Pour sa recherche, elle s’est appuyée sur une base de données géochimiques du Ministère portant sur un peu plus de 2 600 puits répartis sur 16 sites, dont 13 avaient fait l’objet d’études PACES. « Il est rare d’avoir accès à une base de données aussi imposante. Cela a permis de couvrir presque l’ensemble du Québec méridional, depuis l’Outaouais jusqu’au lac Saint-Jean, et de l’Abitibi-Témiscamingue jusqu’en Montérégie. » Les résultats ont d’ailleurs démontré l’importance que revêt l’indice de résistance chimique pour l’ensemble des régions concernées et dans tous les contextes hydrogéologiques. « L’IRC offre une sensibilité suffisante pour caractériser les ressources d’eau des aquifères granulaires, tout en étant pertinent pour les eaux plus anciennes. Nous avons posé une première pierre.

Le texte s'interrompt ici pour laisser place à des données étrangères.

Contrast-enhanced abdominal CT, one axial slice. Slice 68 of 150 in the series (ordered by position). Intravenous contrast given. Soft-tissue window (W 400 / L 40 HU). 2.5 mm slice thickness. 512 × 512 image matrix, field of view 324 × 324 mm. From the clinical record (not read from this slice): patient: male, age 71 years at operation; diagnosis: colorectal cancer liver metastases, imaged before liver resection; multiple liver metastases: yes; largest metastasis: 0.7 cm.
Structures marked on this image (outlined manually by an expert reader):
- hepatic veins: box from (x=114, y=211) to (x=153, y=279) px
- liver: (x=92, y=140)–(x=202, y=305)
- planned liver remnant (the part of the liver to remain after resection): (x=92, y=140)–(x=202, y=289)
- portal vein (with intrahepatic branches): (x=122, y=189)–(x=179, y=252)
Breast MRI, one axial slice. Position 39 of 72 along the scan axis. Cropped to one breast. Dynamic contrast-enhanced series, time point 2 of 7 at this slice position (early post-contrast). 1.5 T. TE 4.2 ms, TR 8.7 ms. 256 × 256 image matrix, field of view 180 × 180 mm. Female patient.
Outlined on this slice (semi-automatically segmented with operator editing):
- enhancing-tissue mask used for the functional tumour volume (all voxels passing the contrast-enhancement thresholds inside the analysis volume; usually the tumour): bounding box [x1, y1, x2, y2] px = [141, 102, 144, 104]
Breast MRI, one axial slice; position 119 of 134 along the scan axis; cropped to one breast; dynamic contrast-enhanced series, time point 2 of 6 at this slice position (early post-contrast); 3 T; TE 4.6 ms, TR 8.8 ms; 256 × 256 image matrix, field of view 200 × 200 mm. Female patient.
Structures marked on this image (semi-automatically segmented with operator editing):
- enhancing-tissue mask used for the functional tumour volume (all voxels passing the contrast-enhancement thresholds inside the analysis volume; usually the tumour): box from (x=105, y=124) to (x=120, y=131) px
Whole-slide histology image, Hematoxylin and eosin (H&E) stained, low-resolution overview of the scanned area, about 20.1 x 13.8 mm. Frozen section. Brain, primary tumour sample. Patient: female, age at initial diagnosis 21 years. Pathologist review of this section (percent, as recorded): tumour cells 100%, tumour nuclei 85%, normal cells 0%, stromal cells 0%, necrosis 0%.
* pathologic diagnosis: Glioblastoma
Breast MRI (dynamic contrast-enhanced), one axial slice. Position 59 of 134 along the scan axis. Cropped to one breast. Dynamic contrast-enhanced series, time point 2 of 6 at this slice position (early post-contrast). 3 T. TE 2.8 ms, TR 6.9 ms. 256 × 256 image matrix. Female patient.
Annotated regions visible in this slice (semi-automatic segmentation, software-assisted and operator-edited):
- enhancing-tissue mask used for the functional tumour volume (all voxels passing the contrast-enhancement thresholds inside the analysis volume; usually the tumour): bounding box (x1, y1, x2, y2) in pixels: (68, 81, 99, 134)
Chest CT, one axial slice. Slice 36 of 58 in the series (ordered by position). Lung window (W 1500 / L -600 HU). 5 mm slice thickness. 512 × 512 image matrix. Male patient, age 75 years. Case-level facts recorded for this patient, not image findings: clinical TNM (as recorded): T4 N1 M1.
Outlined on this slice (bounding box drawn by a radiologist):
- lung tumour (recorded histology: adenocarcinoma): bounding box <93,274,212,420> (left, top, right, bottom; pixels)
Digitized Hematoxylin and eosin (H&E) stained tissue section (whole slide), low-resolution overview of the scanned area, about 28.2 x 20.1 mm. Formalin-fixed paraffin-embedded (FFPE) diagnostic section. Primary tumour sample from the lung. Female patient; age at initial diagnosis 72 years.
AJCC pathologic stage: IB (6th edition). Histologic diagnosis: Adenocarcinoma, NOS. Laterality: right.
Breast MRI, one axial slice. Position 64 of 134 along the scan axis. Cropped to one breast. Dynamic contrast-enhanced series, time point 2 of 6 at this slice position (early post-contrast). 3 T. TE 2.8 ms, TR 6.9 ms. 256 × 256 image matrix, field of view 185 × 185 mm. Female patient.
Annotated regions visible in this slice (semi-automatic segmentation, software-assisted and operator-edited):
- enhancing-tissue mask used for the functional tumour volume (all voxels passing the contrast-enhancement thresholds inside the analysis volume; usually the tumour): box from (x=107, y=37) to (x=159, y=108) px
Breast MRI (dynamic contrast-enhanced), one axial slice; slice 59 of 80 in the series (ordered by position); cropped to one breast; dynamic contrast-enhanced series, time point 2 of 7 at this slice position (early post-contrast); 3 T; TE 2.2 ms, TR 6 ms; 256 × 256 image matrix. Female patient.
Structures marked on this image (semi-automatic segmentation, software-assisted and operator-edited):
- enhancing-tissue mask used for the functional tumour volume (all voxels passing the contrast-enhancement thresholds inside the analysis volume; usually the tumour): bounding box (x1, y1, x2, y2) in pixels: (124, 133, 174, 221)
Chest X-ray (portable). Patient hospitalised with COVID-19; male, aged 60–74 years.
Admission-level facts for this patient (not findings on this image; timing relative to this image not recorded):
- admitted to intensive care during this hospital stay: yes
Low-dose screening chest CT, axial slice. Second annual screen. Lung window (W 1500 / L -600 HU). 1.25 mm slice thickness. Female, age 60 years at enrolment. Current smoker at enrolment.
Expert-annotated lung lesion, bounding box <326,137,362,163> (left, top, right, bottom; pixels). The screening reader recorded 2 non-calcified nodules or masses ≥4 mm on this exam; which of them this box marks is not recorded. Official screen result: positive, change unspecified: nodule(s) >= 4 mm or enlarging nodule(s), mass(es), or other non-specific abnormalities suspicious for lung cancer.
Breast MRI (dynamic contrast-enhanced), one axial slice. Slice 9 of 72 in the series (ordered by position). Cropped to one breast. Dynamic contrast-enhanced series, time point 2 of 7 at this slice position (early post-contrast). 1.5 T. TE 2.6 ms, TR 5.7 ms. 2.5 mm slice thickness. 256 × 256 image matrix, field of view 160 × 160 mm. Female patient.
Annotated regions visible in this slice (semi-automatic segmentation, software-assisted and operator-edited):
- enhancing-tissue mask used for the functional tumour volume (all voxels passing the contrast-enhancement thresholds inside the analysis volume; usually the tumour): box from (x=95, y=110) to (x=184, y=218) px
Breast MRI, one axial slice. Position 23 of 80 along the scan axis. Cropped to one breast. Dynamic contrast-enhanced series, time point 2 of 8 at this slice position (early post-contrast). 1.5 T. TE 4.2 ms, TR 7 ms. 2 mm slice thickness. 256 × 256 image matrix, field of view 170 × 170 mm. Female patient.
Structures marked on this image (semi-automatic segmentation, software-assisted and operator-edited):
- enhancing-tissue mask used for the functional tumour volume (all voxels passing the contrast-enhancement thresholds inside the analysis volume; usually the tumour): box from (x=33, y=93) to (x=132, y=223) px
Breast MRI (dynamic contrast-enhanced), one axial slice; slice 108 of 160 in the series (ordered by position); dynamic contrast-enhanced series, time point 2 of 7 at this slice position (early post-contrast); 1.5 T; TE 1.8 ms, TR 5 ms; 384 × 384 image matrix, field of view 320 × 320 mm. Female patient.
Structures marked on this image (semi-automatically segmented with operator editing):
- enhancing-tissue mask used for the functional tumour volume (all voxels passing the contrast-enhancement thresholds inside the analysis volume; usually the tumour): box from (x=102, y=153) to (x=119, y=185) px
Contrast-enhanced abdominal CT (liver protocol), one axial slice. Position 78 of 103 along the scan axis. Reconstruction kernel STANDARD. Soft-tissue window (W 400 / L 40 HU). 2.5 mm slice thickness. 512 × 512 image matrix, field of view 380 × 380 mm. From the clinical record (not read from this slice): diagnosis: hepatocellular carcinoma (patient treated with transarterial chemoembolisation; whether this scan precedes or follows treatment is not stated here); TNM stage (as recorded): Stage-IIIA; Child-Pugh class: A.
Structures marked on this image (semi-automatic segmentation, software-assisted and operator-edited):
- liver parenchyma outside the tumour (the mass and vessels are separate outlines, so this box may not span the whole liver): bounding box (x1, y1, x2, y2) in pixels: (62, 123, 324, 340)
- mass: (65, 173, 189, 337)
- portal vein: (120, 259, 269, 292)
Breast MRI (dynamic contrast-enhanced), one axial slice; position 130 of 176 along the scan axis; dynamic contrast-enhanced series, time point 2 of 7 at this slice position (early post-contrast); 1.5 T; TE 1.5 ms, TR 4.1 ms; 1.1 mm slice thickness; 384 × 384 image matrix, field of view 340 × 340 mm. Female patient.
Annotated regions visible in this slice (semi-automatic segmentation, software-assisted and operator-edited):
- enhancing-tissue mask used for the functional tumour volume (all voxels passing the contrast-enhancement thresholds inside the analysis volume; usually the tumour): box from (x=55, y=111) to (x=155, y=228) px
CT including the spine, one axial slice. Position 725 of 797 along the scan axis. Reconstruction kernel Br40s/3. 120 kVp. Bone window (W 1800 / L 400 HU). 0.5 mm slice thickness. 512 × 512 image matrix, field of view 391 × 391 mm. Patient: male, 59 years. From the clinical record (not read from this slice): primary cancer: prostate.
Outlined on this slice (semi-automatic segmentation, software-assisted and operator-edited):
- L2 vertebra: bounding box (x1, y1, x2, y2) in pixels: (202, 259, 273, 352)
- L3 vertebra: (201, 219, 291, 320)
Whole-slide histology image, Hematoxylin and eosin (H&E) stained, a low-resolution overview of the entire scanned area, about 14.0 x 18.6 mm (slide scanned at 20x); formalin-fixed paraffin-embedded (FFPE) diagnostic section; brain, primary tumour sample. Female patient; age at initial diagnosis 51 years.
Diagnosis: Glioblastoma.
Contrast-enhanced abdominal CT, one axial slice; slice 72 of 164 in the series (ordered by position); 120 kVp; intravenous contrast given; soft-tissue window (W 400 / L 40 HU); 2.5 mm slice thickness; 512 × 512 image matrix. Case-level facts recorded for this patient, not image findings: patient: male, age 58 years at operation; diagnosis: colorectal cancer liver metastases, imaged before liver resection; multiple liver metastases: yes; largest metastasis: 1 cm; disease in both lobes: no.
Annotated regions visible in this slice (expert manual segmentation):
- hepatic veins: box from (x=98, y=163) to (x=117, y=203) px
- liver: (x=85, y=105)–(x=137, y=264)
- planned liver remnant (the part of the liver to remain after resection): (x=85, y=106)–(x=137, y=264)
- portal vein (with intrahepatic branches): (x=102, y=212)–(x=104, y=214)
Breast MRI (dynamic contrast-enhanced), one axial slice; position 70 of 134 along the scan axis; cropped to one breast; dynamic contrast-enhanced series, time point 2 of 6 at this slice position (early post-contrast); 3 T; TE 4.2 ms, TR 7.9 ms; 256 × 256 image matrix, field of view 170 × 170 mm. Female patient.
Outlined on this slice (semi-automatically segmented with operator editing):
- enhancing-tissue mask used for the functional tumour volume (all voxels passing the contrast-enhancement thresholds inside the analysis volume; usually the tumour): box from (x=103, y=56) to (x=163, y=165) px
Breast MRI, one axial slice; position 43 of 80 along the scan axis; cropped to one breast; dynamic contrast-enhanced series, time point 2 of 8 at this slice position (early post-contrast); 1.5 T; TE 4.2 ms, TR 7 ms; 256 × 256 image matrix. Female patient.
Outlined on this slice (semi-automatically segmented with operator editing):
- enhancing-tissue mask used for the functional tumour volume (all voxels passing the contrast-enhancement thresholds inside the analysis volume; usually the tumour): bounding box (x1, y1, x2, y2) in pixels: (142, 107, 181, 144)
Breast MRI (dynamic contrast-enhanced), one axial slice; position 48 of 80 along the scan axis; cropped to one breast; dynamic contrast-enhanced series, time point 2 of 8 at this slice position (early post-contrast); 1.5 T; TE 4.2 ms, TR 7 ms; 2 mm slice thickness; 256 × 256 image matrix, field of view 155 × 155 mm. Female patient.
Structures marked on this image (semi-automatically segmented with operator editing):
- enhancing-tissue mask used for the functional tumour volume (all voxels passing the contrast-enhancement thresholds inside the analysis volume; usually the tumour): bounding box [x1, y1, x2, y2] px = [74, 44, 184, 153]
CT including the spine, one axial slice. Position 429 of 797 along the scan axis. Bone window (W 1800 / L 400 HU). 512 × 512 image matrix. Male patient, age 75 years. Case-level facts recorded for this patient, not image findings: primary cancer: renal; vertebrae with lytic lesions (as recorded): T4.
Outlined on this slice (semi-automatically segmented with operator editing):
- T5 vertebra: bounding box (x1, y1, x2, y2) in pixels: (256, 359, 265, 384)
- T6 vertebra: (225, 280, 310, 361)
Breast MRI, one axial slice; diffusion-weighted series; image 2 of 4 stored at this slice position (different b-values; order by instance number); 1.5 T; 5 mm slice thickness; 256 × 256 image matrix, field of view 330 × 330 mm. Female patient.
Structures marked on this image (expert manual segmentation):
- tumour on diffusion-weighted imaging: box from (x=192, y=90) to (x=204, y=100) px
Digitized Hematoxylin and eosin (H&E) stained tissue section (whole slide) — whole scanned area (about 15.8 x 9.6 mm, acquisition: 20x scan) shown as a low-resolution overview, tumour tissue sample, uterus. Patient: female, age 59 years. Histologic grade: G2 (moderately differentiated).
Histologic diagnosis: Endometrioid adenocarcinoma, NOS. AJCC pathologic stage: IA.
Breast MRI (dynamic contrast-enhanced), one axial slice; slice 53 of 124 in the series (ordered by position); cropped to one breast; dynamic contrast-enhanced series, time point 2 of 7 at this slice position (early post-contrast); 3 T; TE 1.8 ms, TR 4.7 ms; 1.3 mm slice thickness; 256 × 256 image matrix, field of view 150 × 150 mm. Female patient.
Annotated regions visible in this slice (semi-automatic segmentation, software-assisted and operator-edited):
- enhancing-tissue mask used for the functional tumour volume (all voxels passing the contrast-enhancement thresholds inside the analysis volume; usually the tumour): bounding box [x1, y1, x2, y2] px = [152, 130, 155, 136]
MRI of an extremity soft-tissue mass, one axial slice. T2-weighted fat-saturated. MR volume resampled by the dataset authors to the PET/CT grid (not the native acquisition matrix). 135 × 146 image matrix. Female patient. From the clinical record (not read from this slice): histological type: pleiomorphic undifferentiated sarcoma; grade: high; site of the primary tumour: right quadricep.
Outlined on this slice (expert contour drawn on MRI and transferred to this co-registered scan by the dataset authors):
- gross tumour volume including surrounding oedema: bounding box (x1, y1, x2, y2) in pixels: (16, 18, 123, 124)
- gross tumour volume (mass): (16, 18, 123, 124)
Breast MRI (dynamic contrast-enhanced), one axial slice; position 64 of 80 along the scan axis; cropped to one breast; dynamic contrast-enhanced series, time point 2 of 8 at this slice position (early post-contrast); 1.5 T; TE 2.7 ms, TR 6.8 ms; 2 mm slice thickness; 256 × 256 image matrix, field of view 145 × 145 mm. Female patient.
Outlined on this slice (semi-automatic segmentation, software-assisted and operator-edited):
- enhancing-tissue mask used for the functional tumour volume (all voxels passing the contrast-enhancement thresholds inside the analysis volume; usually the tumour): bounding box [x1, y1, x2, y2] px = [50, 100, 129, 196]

Les informations obtenues devraient être intégrées aux bases de données pour servir à de futurs projets de recherche. Il faut continuer d’affiner l’indice de résistance chimique, notamment pour l’évaluation de certains types d’aquifères, comme les aquifères carbonatés où la minéralisation de l’eau est plus rapide. Cela permettra d’offrir une expertise pouvant être utile aux gestionnaires de l’eau et aux responsables de l’aménagement du territoire. »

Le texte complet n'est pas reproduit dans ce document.